Illustration 13. If a racer can finish a track in 10 hours & another racer can finish the same track in 15 hours. If both are supposed to take part in the relay race & racer 1 has to run the 2/5th part of the track. How long will it take for both of them to complete the race?

Solution: If racer 1 is covering 2/5th of the track, hence racer 2 will cover 3/5th of the track.

Applying the rule of the allegation, we get

(10 Hrs – M)/ (M-15 Hrs)= 3/2

This gives us, M= 13 Hrs

Illustration 14. A shopkeeper mixes water in milk If he mixes 1-litre water in 5-litre milk & the actual cost of milk is 30Rs/Litre but he sells the milk at 28 Rs/litre. Find his actual profit or loss?

Solution: The key concept here to understand is that water costs zero rupees.
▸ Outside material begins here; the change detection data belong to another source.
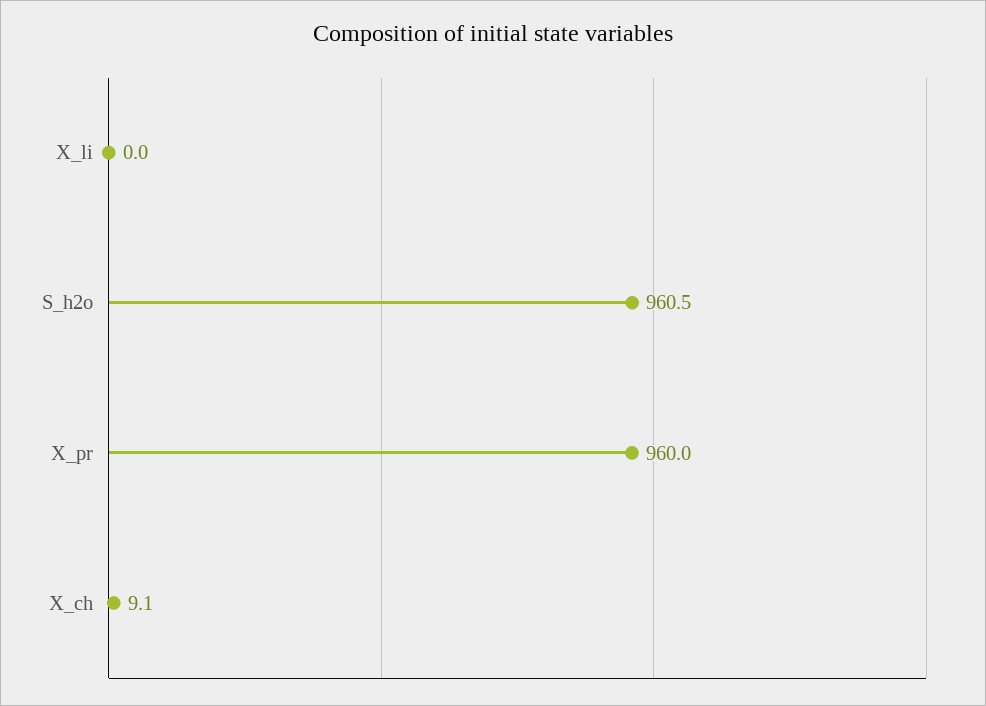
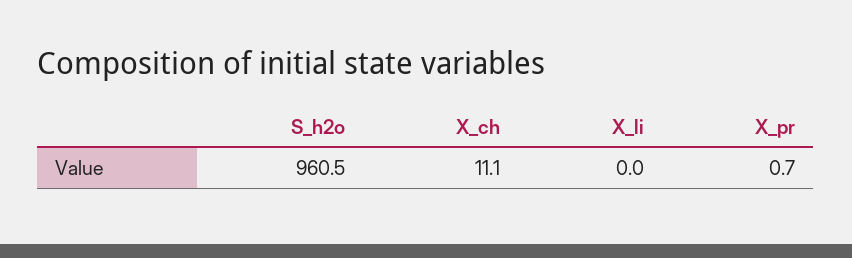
  {
    "X_li": 0,
    "S_h2o": 960.5,
-   "X_pr": 960,
+   "X_pr": 0.7,
-   "X_ch": 9.1
+   "X_ch": 11.1
  }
Hence the no profit no loss value of the mixture is, 

(30-M)/ (M-0)= 1/5

That gives us M= 25 Rs.

Now he sells this at 28 Rs, so profit % is (3/25) × 100 = 12%

Illustration 15. A guy who works at a juice centre mixes water with juice in a ratio of 5:1 respectively. If the actual price of fruits is 50 Rs/glass & he sells 60 Rs/glass. find his actual profit/glass?

Solution: Again, repeating the same logic

(50-M)/ (M-0)= 1/5 

M= 250/6 Rs, so his profit % is [60- (250/6)]/ (250/6) × 100 = 44%

This was some illustration to help you understand the application of Mixture & Allegation.